- Porter Lagoon
- Coordinates: 33°49′25″S 138°52′38″E﻿ / ﻿33.823550°S 138.877270°E
- Population: 8 (SAL 2021)
- Postcode(s): 5416
- LGA(s): Regional Council of Goyder
- State electorate(s): Stuart
- Federal division(s): Grey
Localities around Porter Lagoon:
| Hanson Farrell Flat | Hanson | Burra |
| Farrell Flat | Porter Lagoon | Koonoona |
| Farrell Flat | Black Springs | Koonoona Black Springs |
- Footnotes: Coordinates Adjoining localities

= Porter Lagoon, South Australia =

Porter Lagoon is a rural locality in the Mid North region of South Australia, situated in the Regional Council of Goyder. It was established in August 2000, when boundaries were formalised for the "long established local name". Most of the locality lies in the cadastral Hundred of Hanson; a small strip along the eastern side lies in the Hundred of Apoinga.

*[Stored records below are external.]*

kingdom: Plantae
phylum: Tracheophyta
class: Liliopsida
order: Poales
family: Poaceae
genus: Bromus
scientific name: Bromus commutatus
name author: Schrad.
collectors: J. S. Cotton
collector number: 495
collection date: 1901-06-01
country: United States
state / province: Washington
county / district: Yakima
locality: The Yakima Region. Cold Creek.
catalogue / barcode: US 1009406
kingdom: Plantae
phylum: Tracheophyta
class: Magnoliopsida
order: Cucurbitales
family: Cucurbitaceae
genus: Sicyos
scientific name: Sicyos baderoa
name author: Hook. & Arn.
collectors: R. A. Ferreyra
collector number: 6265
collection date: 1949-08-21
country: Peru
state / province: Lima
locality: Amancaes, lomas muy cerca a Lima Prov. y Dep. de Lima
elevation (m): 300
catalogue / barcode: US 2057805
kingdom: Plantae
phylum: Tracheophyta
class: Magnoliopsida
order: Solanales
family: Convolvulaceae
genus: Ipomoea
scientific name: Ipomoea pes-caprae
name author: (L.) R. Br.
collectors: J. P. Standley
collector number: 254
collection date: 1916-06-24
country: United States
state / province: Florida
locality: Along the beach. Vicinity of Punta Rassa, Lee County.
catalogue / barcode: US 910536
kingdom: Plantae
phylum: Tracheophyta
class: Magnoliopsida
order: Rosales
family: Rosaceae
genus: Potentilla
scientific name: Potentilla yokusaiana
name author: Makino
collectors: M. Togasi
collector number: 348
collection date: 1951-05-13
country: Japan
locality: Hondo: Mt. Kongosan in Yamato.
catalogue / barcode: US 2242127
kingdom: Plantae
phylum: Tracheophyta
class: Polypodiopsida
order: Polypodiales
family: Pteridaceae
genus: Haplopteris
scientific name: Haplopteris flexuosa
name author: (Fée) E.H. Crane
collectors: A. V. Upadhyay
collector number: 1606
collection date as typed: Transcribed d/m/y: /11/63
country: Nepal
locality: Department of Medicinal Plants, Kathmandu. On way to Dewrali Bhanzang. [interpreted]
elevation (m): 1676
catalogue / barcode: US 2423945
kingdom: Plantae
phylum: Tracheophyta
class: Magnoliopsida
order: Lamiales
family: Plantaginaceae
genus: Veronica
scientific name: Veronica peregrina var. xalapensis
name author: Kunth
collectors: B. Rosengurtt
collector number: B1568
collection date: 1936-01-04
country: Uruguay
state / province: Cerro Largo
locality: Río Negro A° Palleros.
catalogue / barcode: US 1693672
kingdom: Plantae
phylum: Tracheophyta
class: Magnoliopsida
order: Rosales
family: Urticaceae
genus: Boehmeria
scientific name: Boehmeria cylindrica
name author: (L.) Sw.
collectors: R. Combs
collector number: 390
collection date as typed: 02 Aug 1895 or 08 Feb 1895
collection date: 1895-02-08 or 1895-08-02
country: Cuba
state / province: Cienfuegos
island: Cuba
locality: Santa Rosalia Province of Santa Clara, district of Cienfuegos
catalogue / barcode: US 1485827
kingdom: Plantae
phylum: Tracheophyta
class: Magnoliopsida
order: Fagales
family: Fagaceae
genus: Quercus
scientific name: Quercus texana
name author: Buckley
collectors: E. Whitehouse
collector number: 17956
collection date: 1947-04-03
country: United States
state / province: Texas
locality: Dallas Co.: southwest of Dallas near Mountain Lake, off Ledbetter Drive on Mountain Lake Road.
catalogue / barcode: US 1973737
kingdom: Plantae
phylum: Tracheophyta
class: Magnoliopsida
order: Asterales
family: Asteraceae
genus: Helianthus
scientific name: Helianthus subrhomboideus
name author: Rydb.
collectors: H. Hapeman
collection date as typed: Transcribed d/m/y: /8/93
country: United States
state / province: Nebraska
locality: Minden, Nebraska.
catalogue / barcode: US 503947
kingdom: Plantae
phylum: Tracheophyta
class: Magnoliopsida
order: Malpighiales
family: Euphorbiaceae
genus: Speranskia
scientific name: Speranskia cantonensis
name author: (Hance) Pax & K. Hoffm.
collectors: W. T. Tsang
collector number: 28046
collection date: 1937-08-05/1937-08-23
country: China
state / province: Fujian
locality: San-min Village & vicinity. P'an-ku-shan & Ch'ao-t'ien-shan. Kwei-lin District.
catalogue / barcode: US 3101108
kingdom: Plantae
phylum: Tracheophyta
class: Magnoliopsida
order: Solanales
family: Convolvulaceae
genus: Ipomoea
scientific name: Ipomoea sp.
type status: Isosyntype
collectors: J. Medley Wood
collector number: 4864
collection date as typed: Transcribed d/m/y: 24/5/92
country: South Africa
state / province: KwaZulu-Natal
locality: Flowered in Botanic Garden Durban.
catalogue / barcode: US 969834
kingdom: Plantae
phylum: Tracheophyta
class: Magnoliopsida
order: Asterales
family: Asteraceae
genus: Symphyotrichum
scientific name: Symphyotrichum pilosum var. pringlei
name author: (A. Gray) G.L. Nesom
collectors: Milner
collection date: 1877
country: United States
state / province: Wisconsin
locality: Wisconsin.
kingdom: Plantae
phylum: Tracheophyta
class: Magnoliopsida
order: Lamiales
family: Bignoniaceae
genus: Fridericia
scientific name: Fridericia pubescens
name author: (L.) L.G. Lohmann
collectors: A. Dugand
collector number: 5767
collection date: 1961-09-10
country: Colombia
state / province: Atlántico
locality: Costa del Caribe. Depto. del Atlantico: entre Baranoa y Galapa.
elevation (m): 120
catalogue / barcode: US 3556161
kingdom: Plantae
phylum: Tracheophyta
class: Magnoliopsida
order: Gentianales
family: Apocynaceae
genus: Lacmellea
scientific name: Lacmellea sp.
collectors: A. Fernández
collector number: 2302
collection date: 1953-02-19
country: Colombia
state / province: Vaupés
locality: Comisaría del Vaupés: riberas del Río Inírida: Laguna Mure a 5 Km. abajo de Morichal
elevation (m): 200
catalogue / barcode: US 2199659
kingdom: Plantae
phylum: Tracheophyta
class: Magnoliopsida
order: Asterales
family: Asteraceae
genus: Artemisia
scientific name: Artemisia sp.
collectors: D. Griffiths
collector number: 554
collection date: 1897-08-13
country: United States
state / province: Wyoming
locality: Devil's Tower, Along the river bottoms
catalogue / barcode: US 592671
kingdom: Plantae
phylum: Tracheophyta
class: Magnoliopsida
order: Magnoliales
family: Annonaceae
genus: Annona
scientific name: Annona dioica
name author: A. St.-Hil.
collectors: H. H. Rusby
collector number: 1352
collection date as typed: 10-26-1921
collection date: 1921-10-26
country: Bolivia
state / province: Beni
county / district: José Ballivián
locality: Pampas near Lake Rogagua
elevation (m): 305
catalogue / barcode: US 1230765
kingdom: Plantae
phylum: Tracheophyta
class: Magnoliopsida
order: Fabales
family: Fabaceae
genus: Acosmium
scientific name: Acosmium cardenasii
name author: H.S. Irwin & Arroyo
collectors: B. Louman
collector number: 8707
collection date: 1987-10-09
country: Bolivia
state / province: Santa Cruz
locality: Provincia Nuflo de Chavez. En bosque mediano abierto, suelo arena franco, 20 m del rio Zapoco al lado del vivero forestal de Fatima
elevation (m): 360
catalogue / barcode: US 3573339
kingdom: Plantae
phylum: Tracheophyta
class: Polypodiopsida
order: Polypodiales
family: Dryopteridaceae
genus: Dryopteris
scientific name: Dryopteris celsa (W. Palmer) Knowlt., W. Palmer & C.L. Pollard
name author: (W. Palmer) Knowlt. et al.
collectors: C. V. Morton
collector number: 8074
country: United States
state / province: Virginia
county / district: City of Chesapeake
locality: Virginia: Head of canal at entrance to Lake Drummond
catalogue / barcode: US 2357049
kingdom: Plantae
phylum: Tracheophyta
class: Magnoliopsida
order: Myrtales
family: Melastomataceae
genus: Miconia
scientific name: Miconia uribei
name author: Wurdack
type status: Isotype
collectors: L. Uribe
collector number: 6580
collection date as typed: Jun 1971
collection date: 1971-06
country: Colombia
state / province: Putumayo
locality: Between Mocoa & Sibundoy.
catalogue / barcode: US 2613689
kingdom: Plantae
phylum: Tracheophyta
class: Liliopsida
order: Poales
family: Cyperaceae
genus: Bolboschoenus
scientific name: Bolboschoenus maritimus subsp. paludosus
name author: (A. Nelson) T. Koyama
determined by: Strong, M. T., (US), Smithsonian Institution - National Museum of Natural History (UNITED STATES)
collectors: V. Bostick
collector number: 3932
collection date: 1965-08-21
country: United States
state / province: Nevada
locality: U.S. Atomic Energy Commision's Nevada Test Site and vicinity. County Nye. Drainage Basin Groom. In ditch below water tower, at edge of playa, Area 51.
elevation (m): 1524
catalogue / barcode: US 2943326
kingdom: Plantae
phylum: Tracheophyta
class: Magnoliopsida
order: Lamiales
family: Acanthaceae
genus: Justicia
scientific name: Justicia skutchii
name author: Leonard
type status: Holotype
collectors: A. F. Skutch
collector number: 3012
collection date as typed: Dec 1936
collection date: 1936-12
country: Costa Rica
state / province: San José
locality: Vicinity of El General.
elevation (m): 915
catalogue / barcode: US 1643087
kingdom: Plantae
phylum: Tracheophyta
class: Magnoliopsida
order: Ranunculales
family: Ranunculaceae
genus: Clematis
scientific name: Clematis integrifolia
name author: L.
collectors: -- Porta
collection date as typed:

The area was originally the territory of the Ngadjuri people. The dominant feature of the locality is the eponymous lagoon. The lagoon can cover several miles in wet seasons, and is "intensely salty". It is used by "many thousands of water birds, pelicans, great cormorants, whiskered terns and silver gulls" at certain times of year.

In the late nineteenth and early twentieth century, it was a popular alternate "seaside" attraction, with visitors coming from across the district. It was a popular venue for aquatic sports when the water level was high enough, had both a boat club and a tennis club, and was also a popular hunting ground when wild fowl were in season. The boat club had tenure of the lagoon in the late 1920s, and banned the drinking of alcohol in the vicinity. In 1935 a newspaper correspondent wrote that the lagoon had been drying up, and was only six inches deep, with the water "always very salt, now positively brine".

In 1939, a correspondent described swimming in Porter Lagoon as "the remedy being worse than the complaint" due to the water being at an exceptionally low level, such that bathers bore a "close resemblance to the Biblical character, Lot's wife, when they emerge from the brine", although they noted that the previous year it had been a "veritable 'sea-side' resort for residents living anywhere near it - hundreds of bathers taking full advantage of its cooling and invigorating prospects. The Porters Lagoon Boat Club ceased to exist on 30 June 1947, having been weakened by a series of dry seasons and the impact of World War II.

By the early 1950s, there was an issue with the provision of facilities at the lagoon, as the District Council of Burra Burra noted that they "had no one who could be made responsible for the maintenance of lavatories, etc., at this locality." In 1954, the Burra Demobilised Soldiers' Association undertook a project to build conveniences such as toilets, dressing sheds and rainwater tanks, and received a license over the north end of the lagoon for that purpose.